Hi there progressive friends, conscientious Americans,
I am impressed by the quality of Democratic hopefuls running for President in 2020. I would love to see them all having a say in the next administration. All of them. In my fantasy of a functioning republic, I would love to see all of these fine candidates make a pact that when one of them becomes the next President of the United States, that everyone will add their skills and abilities to the new administration. Each person should be in the Cabinet, the ministry, the many important secretary positions needed to run a large and complex country. Yes, this means that Marianne Williamson, if not becoming President, would lead the new Department of Peace, etc.
Now for some unsavory realities. We are hearing it a lot. Vote. It is your right and duty to vote. Stand up and be counted.
My fellow Americans, I have heard this many times. Very likely so have you. It is a trick. A con game, playing with numbers, rules, traditions and finally authorities telling you how the vote/game is played. Some background.
I and my wife have lived in Iowa since early 2015, and in February 2016 I attended my first caucus experience, a sort of primary for specific parties, or so I heard. My wife is from Europe and politically interested, to the point of researching and publishing articles on community participation and representation. At first I attempted to explain how things were done here, but I came to the pessimistic conclusions which I present here. There are remedies.
#####
[What you need to do]:
1 - In the letter about the 2020 Democratic hopefuls, which department would Marianne Williamson lead if she did not become President?
2 - Reproduce the passage of the letter about the 2020 Democratic hopefuls word for word, starting at "Now for some" and ending at "There are remedies.".
#####
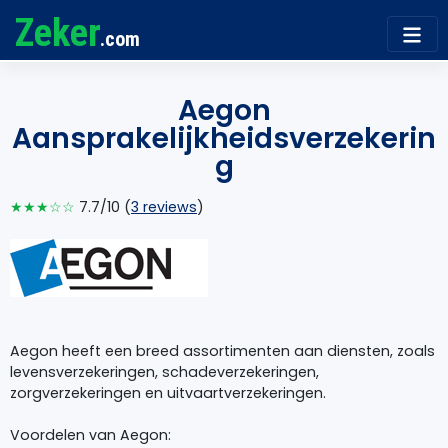
Zeker
.com
Aegon
Aansprakelijkheidsverzekerin
g
★★★☆☆
7.7/10 (
3 reviews
)
Aegon heeft een breed assortimenten aan diensten, zoals
levensverzekeringen, schadeverzekeringen,
zorgverzekeringen en uitvaartverzekeringen.
Voordelen van Aegon:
#####
[Your responses]:
1 - The new Department of Peace.

2 -
Now for some unsavory realities. We are hearing it a lot. Vote. It is your right and duty to vote. Stand up and be counted.
My fellow Americans, I have heard this many times. Very likely so have you. It is a trick. A con game, playing with numbers, rules, traditions and finally authorities telling you how the vote/game is played. Some background.
I and my wife have lived in Iowa since early 2015, and in February 2016 I attended my first caucus experience, a sort of primary for specific parties, or so I heard. My wife is from Europe and politically interested, to the point of researching and publishing articles on community participation and representation. At first I attempted to explain how things were done here, but I came to the pessimistic conclusions which I present here. There are remedies.